- Episode no.: Season 1 Episode 4
- Directed by: Matt Shakman
- Written by: Wendy Calhoun
- Original air date: October 12, 2011
- Running time: 42 minutes

Guest appearances
- Amy Landecker as Dr. Michelle Banks; Max Martini as Frank Stevens; Ashton Holmes as Tyler Barrol; James Tupper as David Clarke; Cassius Willis as Detective Robert Gunther; Candace Kita as Rosemary Cabot; Leslie Stevens as Miriam; Amber Valletta as Lydia Davis;

Episode chronology
| ← Previous "Betrayal" | Next → "Guilt" |
- Revenge (season 1)

= Duplicity (Revenge) =

"Duplicity" is the fourth episode of the first season of the American drama television series Revenge. It aired on ABC on October 12, 2011, was written by Wendy Calhoun and directed by Matt Shakman.

==Plot==
Emily Thorne (Emily VanCamp) moves on to her next target, Dr. Michelle Banks (Amy Landecker), a psychiatrist who is responsible for institutionalizing her while her father (James Tupper) was in prison.

The episode starts with Emily sitting in Dr. Banks office. Emily has been seeing Dr Banks for her 'emotional trauma', which she uses as a disguise to get friendlier with Dr Banks. After the therapy sessions we see that Dr Banks records all her sessions and looks back on them after the session to make notes about the client.

The episode then skips to Emily, Daniel Grayson (Josh Bowman), Tyler (Ashton Holmes) and Ashley playing a tennis match, Tyler and Ashley against Emily and Daniel. Emily and Daniel win. After the match Tyler suggests having lunch but Ashley refuses as she has to help Victoria plan the Mother Daughter luncheon.

Daniel sees Emily having dinner with Jack Porter (Nick Wechsler). Heartbroken, he goes on a drinking binge with Tyler (Ashton Holmes). Charlotte Grayson (Christa B. Allen) and Declan Porter (Connor Paolo) get to know each other more and Conrad Grayson (Henry Czerny) pays Lydia Davis (Amber Valletta) a secret visit.

Emily goes to the doctor Michelle Banks, who sent her to prison. She becomes her next victim, when Emily causes videos of her private therapy sessions with Victoria Grayson (Madeleine Stowe) and others to be aired at a luncheon hosted by Victoria.

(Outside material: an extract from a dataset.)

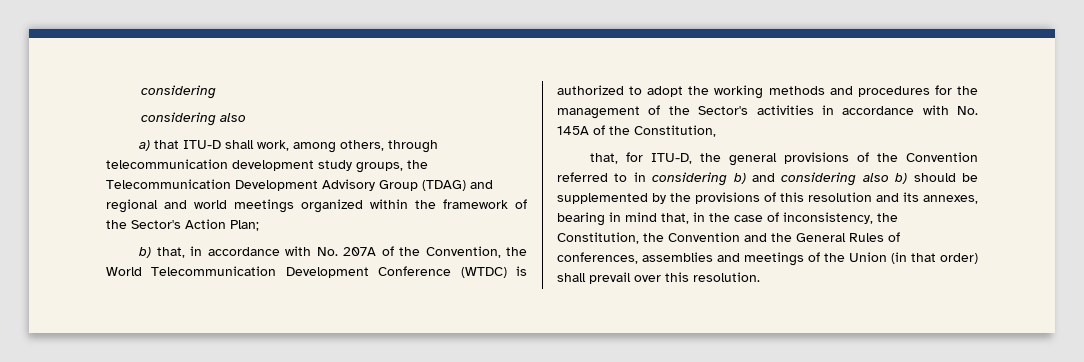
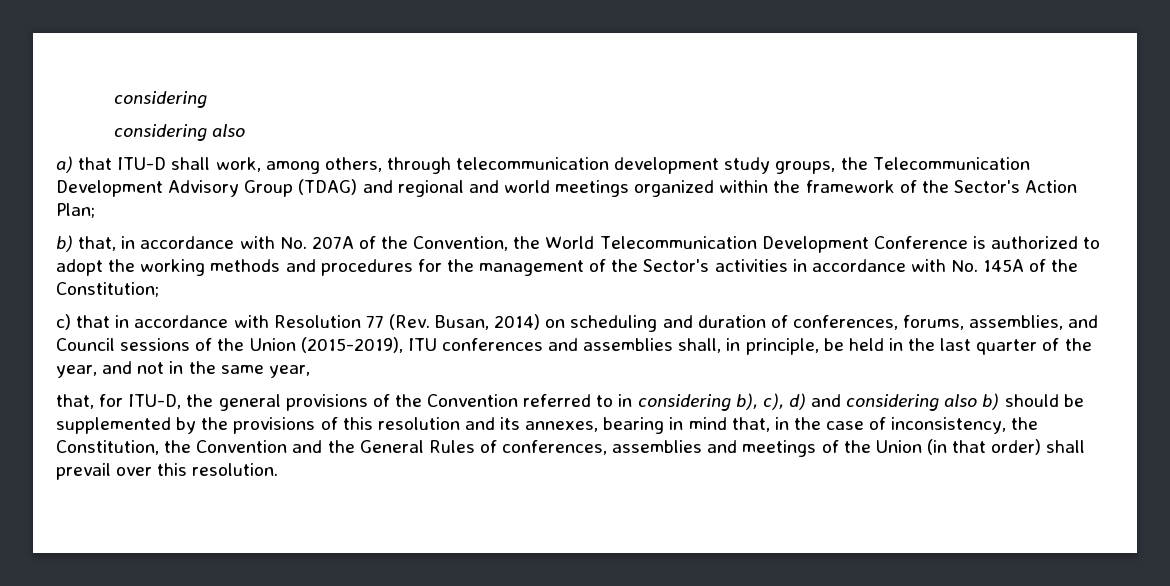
[460,267,507,278] (WTDC) -> (968, 242) none
[634,125,716,137] Constitution, -> [56,282,159,297] [56,314,1099,332] [56,337,1092,355] [56,361,310,378] Constitution; // c) that in accordance with Resolution 77 (Rev. Busan, 2014) on scheduling and duration of conferences, forums, assemblies, and Council sessions of the Union (2015-2019), ITU conferences and assemblies shall, in principle, be held in the last quarter of the year, and not in the same year,
[733,173,746,184] b) -> [735,393,806,410] b), c), d)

She then attacks Banks and while she is unconscious, traps her in a loading tank with nothing but a single bed. This is exactly how Emily's room was set up when Michelle institutionalised her and segregated her from the world and her father as a child.

==Production==
The episode was written by producer Wendy Calhoun, and directed by It's Always Sunny in Philadelphia veteran Matt Shakman.

==Promotion==
ABC made a site www.hamptonsexposed.com , that hosts the records of Dr. Michelle Banks.

==Reception==
===Ratings===
The episode was watched by 7.94 million viewers and scored a 2.7 rating/7% share in 18-49 demographic, making it Revenge the highest-rated show in its timeslot, beating CSI: Crime Scene Investigation and Law & Order: Special Victims Unit.